I agree that science can't be bound by the rigid structures of most applied disciplines, and that the freedom to combine technologies in novel ways is a pre-requisite to novel findings.
What I find objectionable is the inability of scientists to explicitly delegate tasks to domain specialists in their everyday work when it makes sense. I think that it's unrealistic of you to believe that engineers always work with "a fully dimensioned and toleranced drawing" before starting work on a project and that your would work "grind to a halt". Indeed, there's a reason for the qualifier rapid in the term "rapid prototyping". If you can give an engineer general specifications for what you want and then leave him/her alone, he/she should be able to produce something that mostly fits your needs while avoiding all of the pitfalls that wouldn't have occurred to you. It would also be incorrect to assume that engineering does not involve creativity and is purely bound by rigid processes- if your requirements were strange enough, something fresh would inevitably be built.
This sort of delegation of course, is actually more efficient, since you can work on other tasks in parallel with the engineer (such as writing your next grant proposal or article or gasp teaching).

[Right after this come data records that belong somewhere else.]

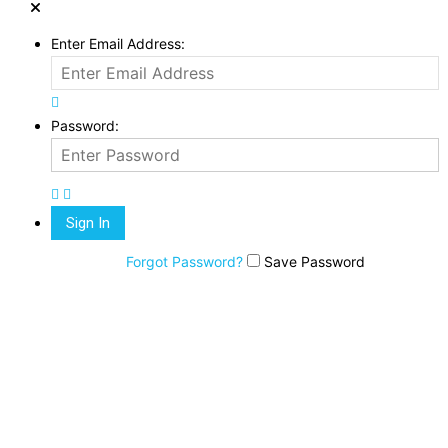
Enter Email Address:
Password:
Forgot Password?
Save Password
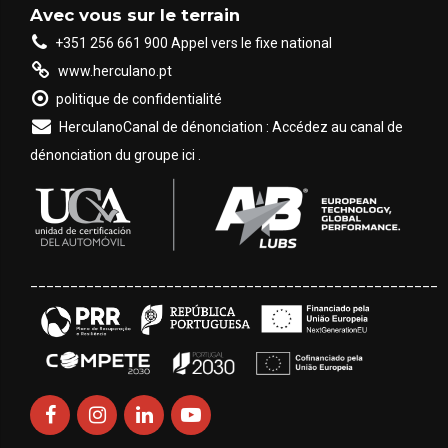
Avec vous sur le terrain
+351 256 661 900 Appel vers le fixe national
www.herculano.pt
politique de confidentialité
HerculanoCanal de dénonciation : Accédez au canal de
dénonciation du groupe ici .
___________________________________________________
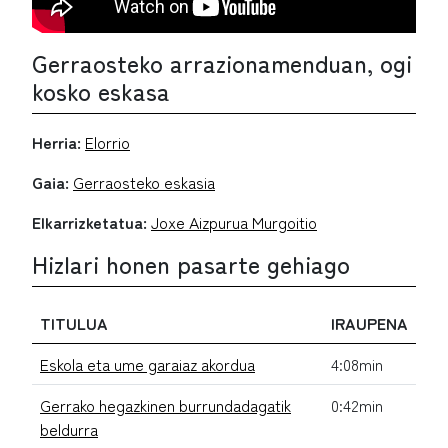
Gerraosteko arrazionamenduan, ogi
kosko eskasa
Herria:
Elorrio
Gaia:
Gerraosteko eskasia
Elkarrizketatua:
Joxe Aizpurua Murgoitio
Hizlari honen pasarte gehiago
TITULUA
IRAUPENA
Eskola eta ume garaiaz akordua
4:08min
Gerrako hegazkinen burrundadagatik
0:42min
beldurra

Most scientists also already do this implicitly by choosing to purchase instrumentation from manufacturers like Olympus, Phillips, or Siemens rather than building it themselves.
Part of the reason for why I have such strong opinions about this matter, is that I've actually witnessed scientists waste more time messing around in fields where they were clearly out of their depth. As an example, there was a thread on a listserv in my (former) field that lasted for literally months that was solely devoted to the appearance of a website. Everyone wanted to turn the website design into an academic debate, when the website's creation (which had little to do with the substance of the scholarship itself) could have been turned over to a seasoned web developer and finished in less than a week or two.

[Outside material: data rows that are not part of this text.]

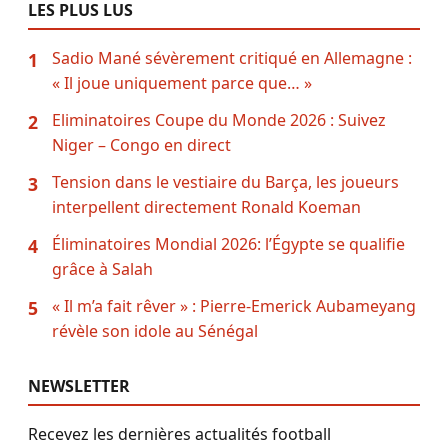
LES PLUS LUS
Sadio Mané sévèrement critiqué en Allemagne :
1
« Il joue uniquement parce que… »
Eliminatoires Coupe du Monde 2026 : Suivez
2
Niger – Congo en direct
Tension dans le vestiaire du Barça, les joueurs
3
interpellent directement Ronald Koeman
Éliminatoires Mondial 2026: l’Égypte se qualifie
4
grâce à Salah
« Il m’a fait rêver » : Pierre-Emerick Aubameyang
5
révèle son idole au Sénégal
NEWSLETTER
Recevez les dernières actualités football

But in the case of dev and prod distinction it has nothing to do with fitting some over-constrained engineering principle, but about fitting actual science: if you cannot reproduce something, you don't have a result, you have a fluke.
I think GP here is an insightful comment. Reproducing things is indeed important, but re-running code is much too narrow a definition, and possibly distractingly narrow.
Maybe your awful notebook gets the same answer you got the day before on the blackboard. Or the same answer your collaborator got independently, perhaps with different tools. Those might be great checks that you understand what you're doing. Spending time on them might be more valuable for finding errors than spending time on making one approach run without human intervention.
Not to say that there aren't some scientists who would benefit from better engineering. But it's too strong to say that fixing everything that looks wrong to engineer's eyes is automatically a good idea.
I find that with Jupyter, re-running code does serve one useful purpose, which is to make sure that your result isn't affected by out-of-order execution or a global that you declared and forgot about. That is a real pitfall of Jupyter that has to be explained to beginners.
For my work, reproducing a result may involve collecting more data, because a notebook might be a piece of a bigger puzzle that includes hardware and physical data. This is where scripting is a two edged sword. On the one hand, it's easy to get sloppy in all of the ways that horrify real programmers. On the other hand, scripting an experiment so it runs with little manual intervention means that you can run it several times.
Huge fan of just including an environment.yml for a conda virtual-env in the repo you store your notebooks in, but the challenge there is that it's OS specific reproducibility. I've had no luck creating a single yml for all OS's and the overhead of creating similar yml's for (say) Mac and Win is a lot unless you plan on sharing your notebook widely.